Mekong Delta region faces cultural starvation

The Mekong Delta is a land of festivals and diverse cultures since it is inhabited by a slew of different ethnic groups like the Kinh, Khmer, Cham, and Hoa. However, in recent times, the big worry is that cultural life has begun to stagnate here.

Famous cai luong actress Bach Tuyet (white coat) performs on a boat in Hau Giang Province

The director of the Can Tho Department of Culture, Sport and Tourism, Dinh Viet Khanh said though most towns in the region have been designated as cities, there is little for their inhabitants by way of entertainment or leisure activities.

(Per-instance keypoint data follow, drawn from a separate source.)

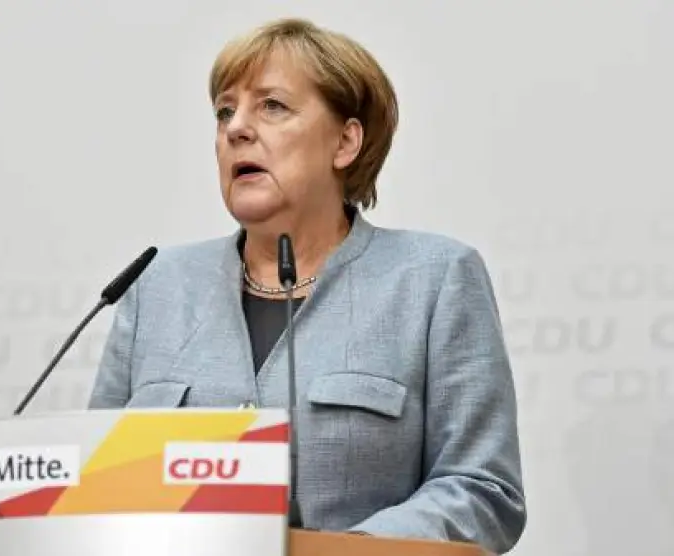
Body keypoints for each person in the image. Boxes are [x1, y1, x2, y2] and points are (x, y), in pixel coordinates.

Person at [87, 17, 526, 554]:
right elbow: (94, 490)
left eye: (272, 106)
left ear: (345, 142)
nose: (236, 128)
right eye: (225, 111)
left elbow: (483, 489)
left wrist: (350, 550)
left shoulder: (433, 279)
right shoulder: (155, 287)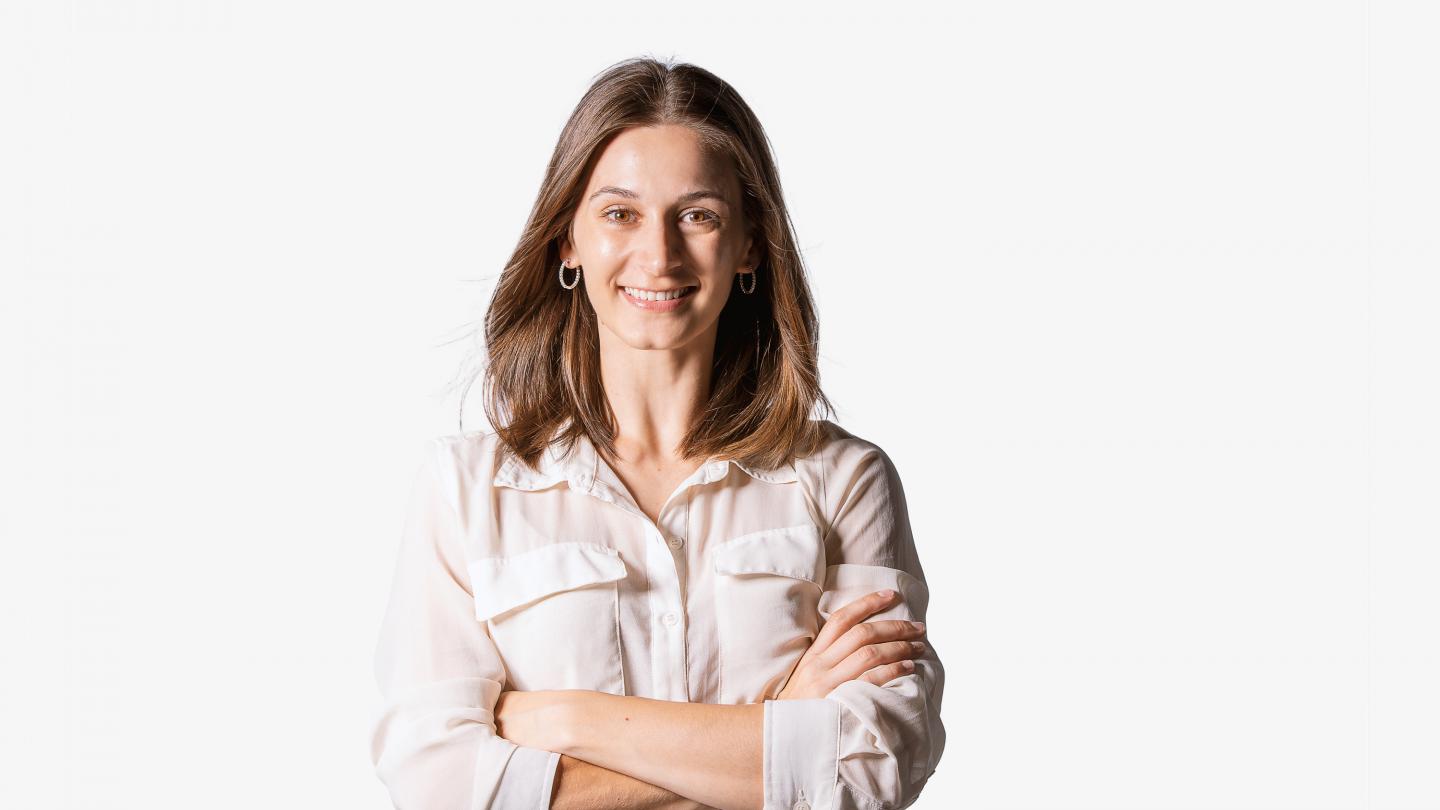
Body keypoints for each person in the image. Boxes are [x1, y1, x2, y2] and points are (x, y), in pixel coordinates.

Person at [369, 56, 945, 810]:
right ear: (567, 240)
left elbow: (871, 773)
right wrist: (778, 731)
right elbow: (438, 783)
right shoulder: (467, 492)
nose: (660, 254)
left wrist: (561, 719)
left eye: (698, 215)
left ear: (747, 247)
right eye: (620, 213)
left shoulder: (844, 482)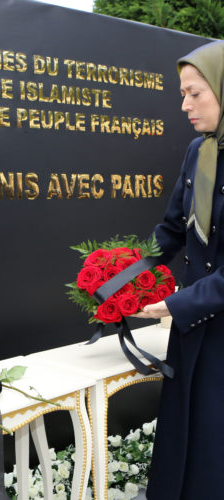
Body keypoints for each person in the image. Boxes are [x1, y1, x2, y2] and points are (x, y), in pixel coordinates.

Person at [133, 40, 224, 499]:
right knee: (184, 438)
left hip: (212, 323)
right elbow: (172, 229)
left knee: (213, 447)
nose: (185, 105)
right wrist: (123, 276)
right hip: (193, 332)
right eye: (182, 94)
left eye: (195, 93)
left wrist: (174, 303)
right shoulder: (198, 152)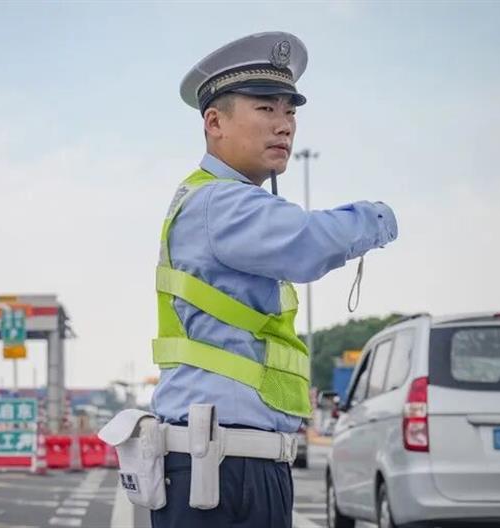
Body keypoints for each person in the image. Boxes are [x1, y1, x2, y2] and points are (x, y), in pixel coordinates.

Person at [147, 31, 399, 527]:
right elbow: (311, 241)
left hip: (230, 462)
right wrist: (380, 218)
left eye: (290, 111)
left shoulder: (212, 199)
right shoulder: (220, 201)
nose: (284, 125)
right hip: (223, 470)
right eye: (265, 108)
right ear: (214, 122)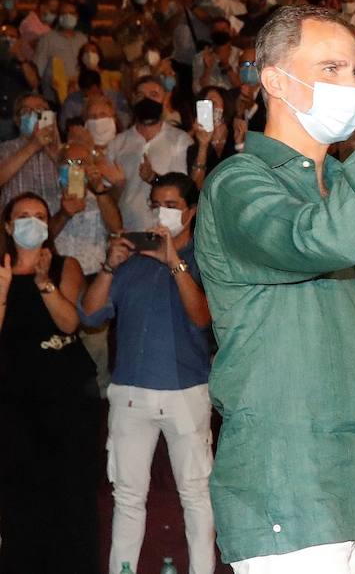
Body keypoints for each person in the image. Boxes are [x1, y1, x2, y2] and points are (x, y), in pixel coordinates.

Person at [195, 0, 355, 573]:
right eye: (329, 69)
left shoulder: (333, 186)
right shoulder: (239, 186)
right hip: (287, 492)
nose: (350, 85)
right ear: (275, 82)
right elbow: (323, 238)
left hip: (341, 499)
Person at [80, 172, 214, 574]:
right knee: (127, 496)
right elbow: (89, 315)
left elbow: (202, 317)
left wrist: (174, 261)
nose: (162, 212)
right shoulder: (131, 263)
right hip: (130, 393)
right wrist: (108, 265)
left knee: (195, 494)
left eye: (172, 205)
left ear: (190, 212)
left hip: (187, 391)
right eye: (157, 204)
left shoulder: (204, 259)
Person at [0, 192, 101, 573]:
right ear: (9, 226)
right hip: (13, 400)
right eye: (22, 216)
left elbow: (69, 323)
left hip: (66, 398)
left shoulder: (65, 266)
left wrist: (44, 282)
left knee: (70, 495)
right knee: (20, 496)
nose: (31, 222)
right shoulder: (1, 270)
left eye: (39, 215)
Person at [109, 76, 192, 232]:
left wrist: (155, 178)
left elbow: (185, 187)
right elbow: (108, 195)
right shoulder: (117, 144)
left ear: (165, 99)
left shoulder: (180, 140)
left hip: (169, 231)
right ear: (133, 100)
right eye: (141, 95)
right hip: (129, 229)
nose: (146, 100)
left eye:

The uninspiring bio-tourism areas here attract few people. Most cultural houses, whose doors are shutting one by one, do not hold any attraction for the younger people.

Don ca tai tu (southern amateur music), the most popular art form in the delta, is facing pressure with its very survival being threatened. It has not been recognized as a cultural tourism product like Quan ho duet singing in the northern province of Bac Ninh and Hue’s royal music.

Cinemas and cai luong theatres once developed strongly and attracted people but their heydays were in the 1980s and 1990s.

A survey by the Can Tho University’s Mekong Delta Development Research Institute of what most people are interested in founding social and cultural information at the top with 69 percent.

It was followed by technology, agricultural prices, food hygiene and safety, law, and environment.

In the event, it comes as no surprise that food for the people’s mind is provided mainly by the Internet, television, and radio, a less than desirable state of affairs.